At the present moment, Cursor is providing a complimentary 12-month Pro subscription to students around the world. The initiative was launched just recently, providing students with the opportunity to access 500 rapid requests monthly for AI models like GPT-4o, Claude 3.7 Sonnet, and Grok-3. Registration necessitates an email or proof of enrollment for validation. Payment information is also requested, but there is no charge for the initial year. Normal fees, as outlined in the pricing plan, will take effect afterward unless it is terminated.

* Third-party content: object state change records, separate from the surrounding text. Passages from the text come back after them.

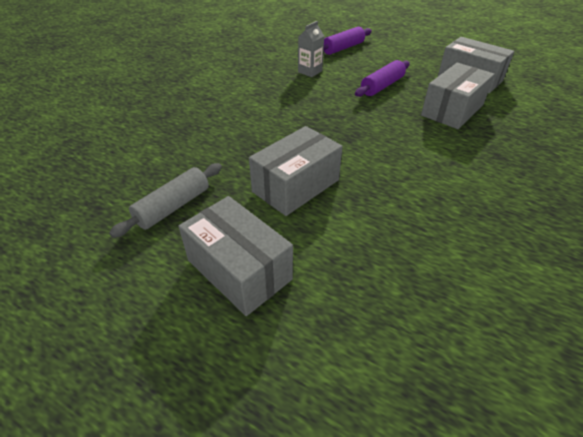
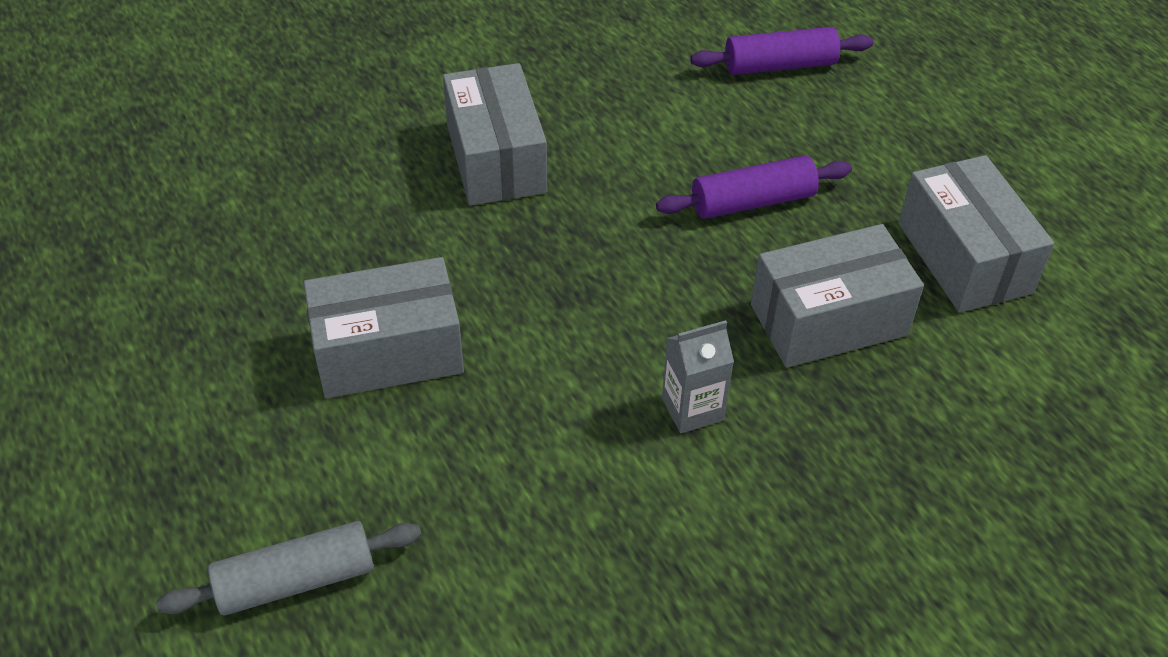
camera: 30 degrees right, 5 degrees up
grey rolling pin [109,163,222,238] -> grey rolling pin moved to [156,521,422,616]
grey box [178,196,293,316] -> grey box moved to [443,63,547,206]
grey carton [298,21,324,77] -> grey carton moved to [662,320,734,433]

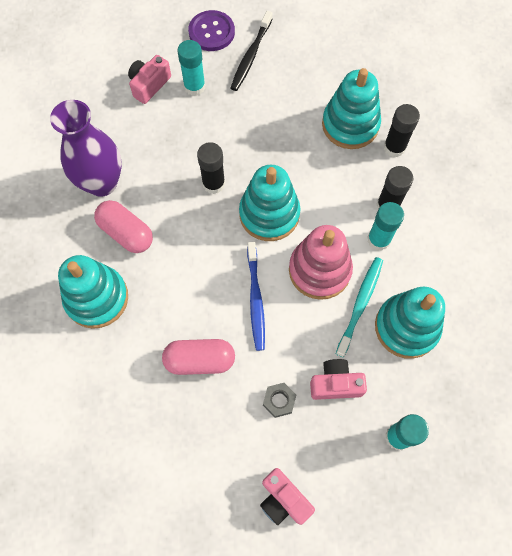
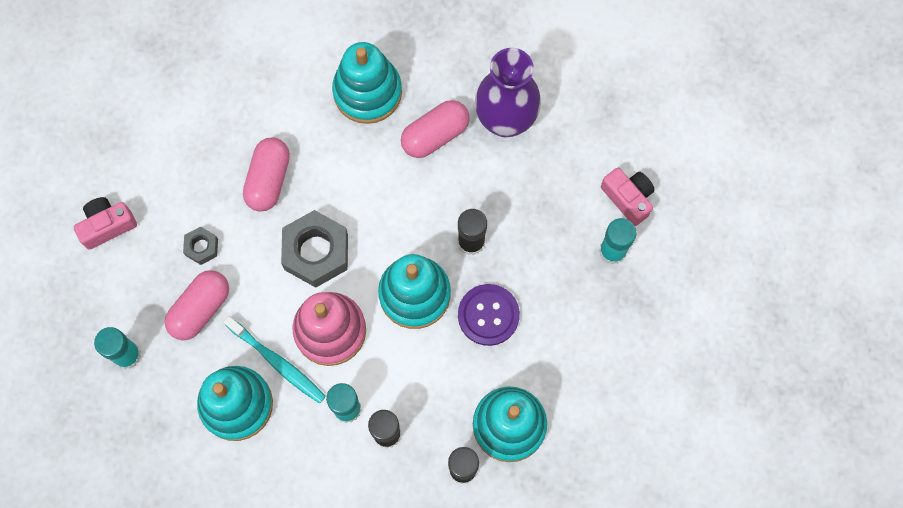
camera: 105 degrees right, 5 degrees up
purple button [188,10,235,51] -> purple button moved to [458,284,520,346]
black toothbrush [231,11,272,91] -> none
blue toothbrush [247,242,265,351] -> grey nut [281,210,348,288]
pink camera [310,359,367,400] -> pink capsule [165,270,229,340]

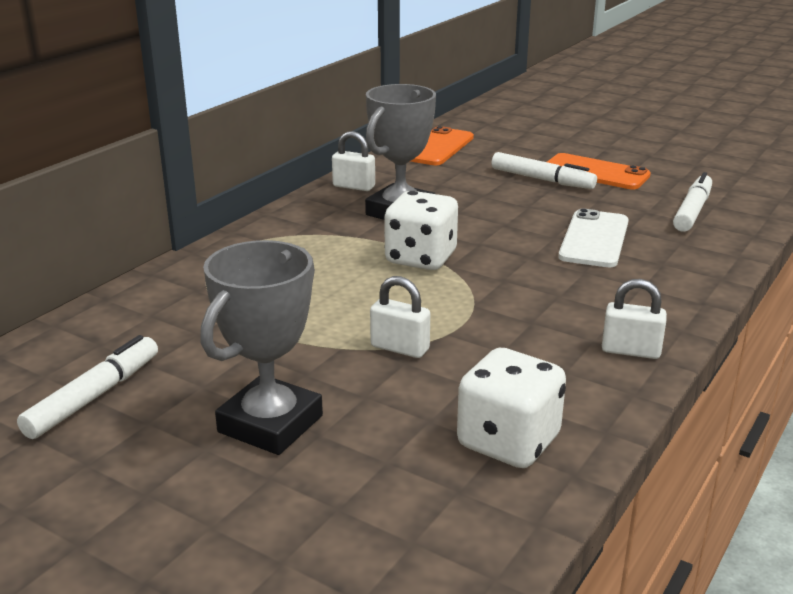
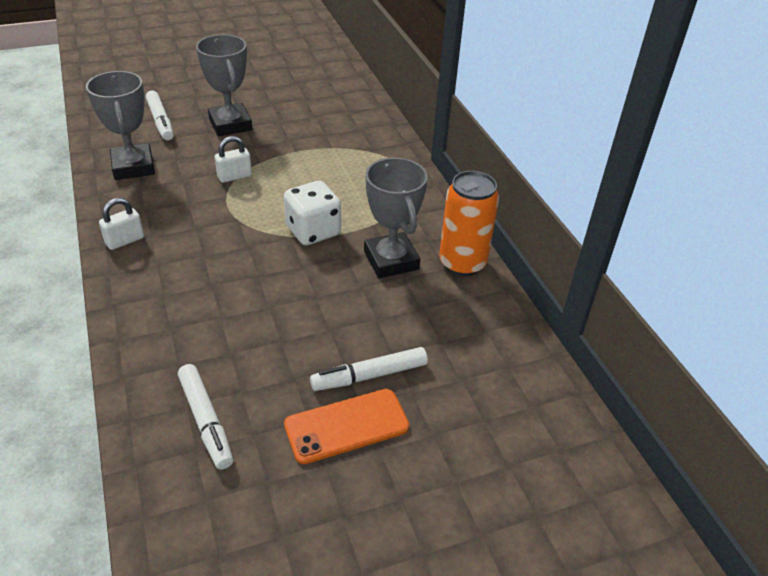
camera: 125 degrees right, 15 degrees up
white marker [17,335,158,439] -> white marker moved to [146,90,174,141]
white padlock [332,131,375,191] -> orange can [439,171,499,276]
orange phone [410,126,474,165] -> none
white dice [457,348,566,468] -> grey trophy [86,71,155,180]
white phone [558,209,629,267] -> none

However, many Indian students who have been trying to register lately are surprised to find their country missing from the eligibility list. Forum posts on Cursor’s website show users expressing frustration, calling it unfair and pointing out India’s massive contribution to the global tech ecosystem. One user wrote, “Omitting India is a mistake,” while another added, “Injustice is done to Indian students many were still trying to get in.”

While there hasn’t been an official comment from Cursor regarding this issue, users are guessing that the alteration might result from abuses like account reselling or spam, prompting Cursor to eliminate the free scheme for users in India. Cursor initially featured India but seems to have discreetly excluded it afterwards, potentially as a response to address the misuse of the free plan.

Cursor has been created by the American technology startup Anysphere. It is developed on Microsoft’s Visual Studio Code and accommodates various large language models, including its own, along with those from OpenAI and Amazon-supported Anthropic. Cursor recently surpassed a million daily users and increased its annual recurring revenue from $100 million in January to $200 million in April. Anysphere has been gliding.

Established in 2022 by four graduates from MIT, the company recently completed a funding round of $900 million led by Thrive Capital. It is currently valued at nearly $9 billion. The rise has been so meteoric than even OpenAI apparently was eying to buy it. The decision to exclude India from its student plan, however, has raised eyebrows at a time when the company is seeing explosive global growth.